-- Exercise goal --
Make a verbatim copy of the records; pictures stay out.
○ ○ ○
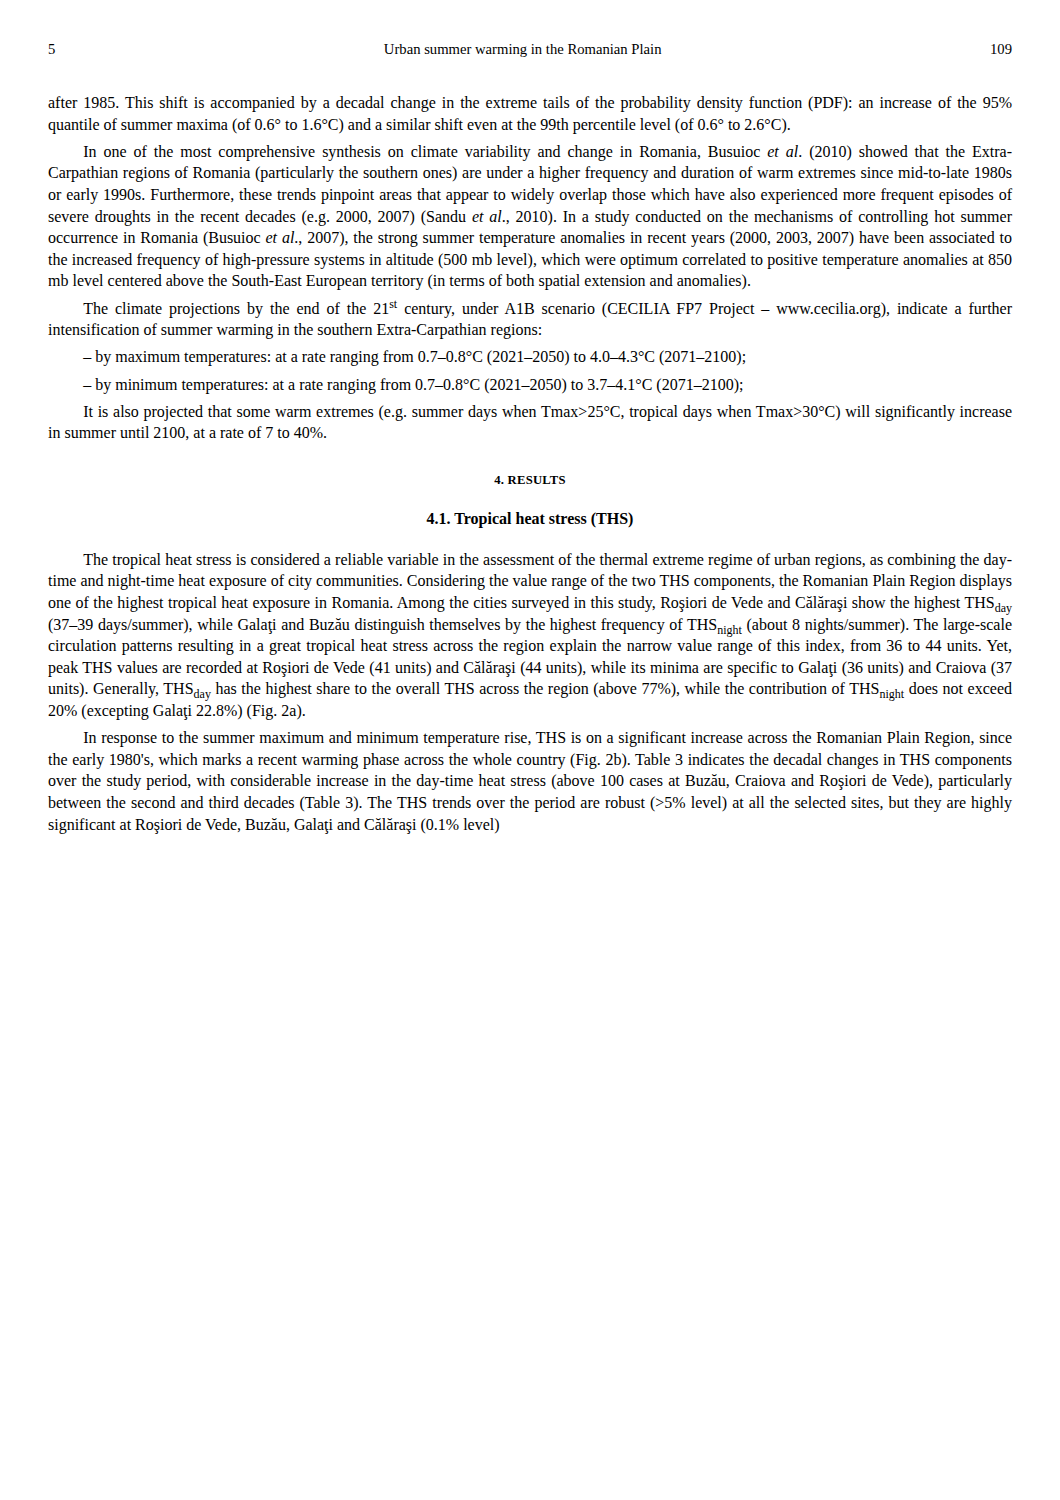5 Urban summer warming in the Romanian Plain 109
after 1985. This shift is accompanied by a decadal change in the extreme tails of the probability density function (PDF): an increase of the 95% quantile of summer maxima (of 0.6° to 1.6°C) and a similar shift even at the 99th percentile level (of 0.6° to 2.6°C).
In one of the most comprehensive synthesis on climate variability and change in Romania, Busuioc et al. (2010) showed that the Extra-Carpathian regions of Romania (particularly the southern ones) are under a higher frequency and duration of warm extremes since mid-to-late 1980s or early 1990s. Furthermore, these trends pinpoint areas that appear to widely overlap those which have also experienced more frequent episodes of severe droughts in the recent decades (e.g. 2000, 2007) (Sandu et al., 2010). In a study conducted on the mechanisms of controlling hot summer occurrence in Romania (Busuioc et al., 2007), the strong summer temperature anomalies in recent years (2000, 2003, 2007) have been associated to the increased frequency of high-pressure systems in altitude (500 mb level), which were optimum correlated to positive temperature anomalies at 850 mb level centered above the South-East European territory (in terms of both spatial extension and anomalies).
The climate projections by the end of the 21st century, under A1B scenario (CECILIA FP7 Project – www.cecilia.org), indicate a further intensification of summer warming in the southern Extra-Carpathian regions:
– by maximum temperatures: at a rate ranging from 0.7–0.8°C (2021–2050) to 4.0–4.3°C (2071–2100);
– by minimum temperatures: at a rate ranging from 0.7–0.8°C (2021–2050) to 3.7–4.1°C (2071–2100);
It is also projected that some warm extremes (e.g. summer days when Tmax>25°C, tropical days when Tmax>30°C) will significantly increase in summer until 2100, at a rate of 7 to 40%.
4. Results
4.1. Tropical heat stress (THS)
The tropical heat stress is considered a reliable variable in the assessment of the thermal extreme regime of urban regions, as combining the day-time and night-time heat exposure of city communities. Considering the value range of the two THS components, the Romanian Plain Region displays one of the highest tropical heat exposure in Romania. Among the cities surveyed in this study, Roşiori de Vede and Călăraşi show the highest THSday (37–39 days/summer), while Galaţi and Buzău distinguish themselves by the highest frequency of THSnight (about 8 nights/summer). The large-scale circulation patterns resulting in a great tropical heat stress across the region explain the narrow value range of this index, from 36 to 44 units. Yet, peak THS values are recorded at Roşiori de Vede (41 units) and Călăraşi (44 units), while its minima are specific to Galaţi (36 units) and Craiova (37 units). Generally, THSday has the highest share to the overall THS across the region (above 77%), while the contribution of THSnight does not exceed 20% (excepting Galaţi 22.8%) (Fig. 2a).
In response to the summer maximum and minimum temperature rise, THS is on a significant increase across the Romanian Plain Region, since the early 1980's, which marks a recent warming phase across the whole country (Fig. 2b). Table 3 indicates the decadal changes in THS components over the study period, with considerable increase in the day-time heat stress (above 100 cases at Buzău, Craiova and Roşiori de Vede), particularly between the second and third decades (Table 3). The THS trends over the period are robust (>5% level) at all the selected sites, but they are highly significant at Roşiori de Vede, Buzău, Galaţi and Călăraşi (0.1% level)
○ ○ ○
-- Task response --
5 Urban summer warming in the Romanian Plain 109
after 1985. This shift is accompanied by a decadal change in the extreme tails of the probability density function (PDF): an increase of the 95% quantile of summer maxima (of 0.6° to 1.6°C) and a similar shift even at the 99th percentile level (of 0.6° to 2.6°C).
In one of the most comprehensive synthesis on climate variability and change in Romania, Busuioc et al. (2010) showed that the Extra-Carpathian regions of Romania (particularly the southern ones) are under a higher frequency and duration of warm extremes since mid-to-late 1980s or early 1990s. Furthermore, these trends pinpoint areas that appear to widely overlap those which have also experienced more frequent episodes of severe droughts in the recent decades (e.g. 2000, 2007) (Sandu et al., 2010). In a study conducted on the mechanisms of controlling hot summer occurrence in Romania (Busuioc et al., 2007), the strong summer temperature anomalies in recent years (2000, 2003, 2007) have been associated to the increased frequency of high-pressure systems in altitude (500 mb level), which were optimum correlated to positive temperature anomalies at 850 mb level centered above the South-East European territory (in terms of both spatial extension and anomalies).
The climate projections by the end of the 21st century, under A1B scenario (CECILIA FP7 Project – www.cecilia.org), indicate a further intensification of summer warming in the southern Extra-Carpathian regions:
– by maximum temperatures: at a rate ranging from 0.7–0.8°C (2021–2050) to 4.0–4.3°C (2071–2100);
– by minimum temperatures: at a rate ranging from 0.7–0.8°C (2021–2050) to 3.7–4.1°C (2071–2100);
It is also projected that some warm extremes (e.g. summer days when Tmax>25°C, tropical days when Tmax>30°C) will significantly increase in summer until 2100, at a rate of 7 to 40%.
4. Results
4.1. Tropical heat stress (THS)
The tropical heat stress is considered a reliable variable in the assessment of the thermal extreme regime of urban regions, as combining the day-time and night-time heat exposure of city communities. Considering the value range of the two THS components, the Romanian Plain Region displays one of the highest tropical heat exposure in Romania. Among the cities surveyed in this study, Roşiori de Vede and Călăraşi show the highest THSday (37–39 days/summer), while Galaţi and Buzău distinguish themselves by the highest frequency of THSnight (about 8 nights/summer). The large-scale circulation patterns resulting in a great tropical heat stress across the region explain the narrow value range of this index, from 36 to 44 units. Yet, peak THS values are recorded at Roşiori de Vede (41 units) and Călăraşi (44 units), while its minima are specific to Galaţi (36 units) and Craiova (37 units). Generally, THSday has the highest share to the overall THS across the region (above 77%), while the contribution of THSnight does not exceed 20% (excepting Galaţi 22.8%) (Fig. 2a).
In response to the summer maximum and minimum temperature rise, THS is on a significant increase across the Romanian Plain Region, since the early 1980's, which marks a recent warming phase across the whole country (Fig. 2b). Table 3 indicates the decadal changes in THS components over the study period, with considerable increase in the day-time heat stress (above 100 cases at Buzău, Craiova and Roşiori de Vede), particularly between the second and third decades (Table 3). The THS trends over the period are robust (>5% level) at all the selected sites, but they are highly significant at Roşiori de Vede, Buzău, Galaţi and Călăraşi (0.1% level)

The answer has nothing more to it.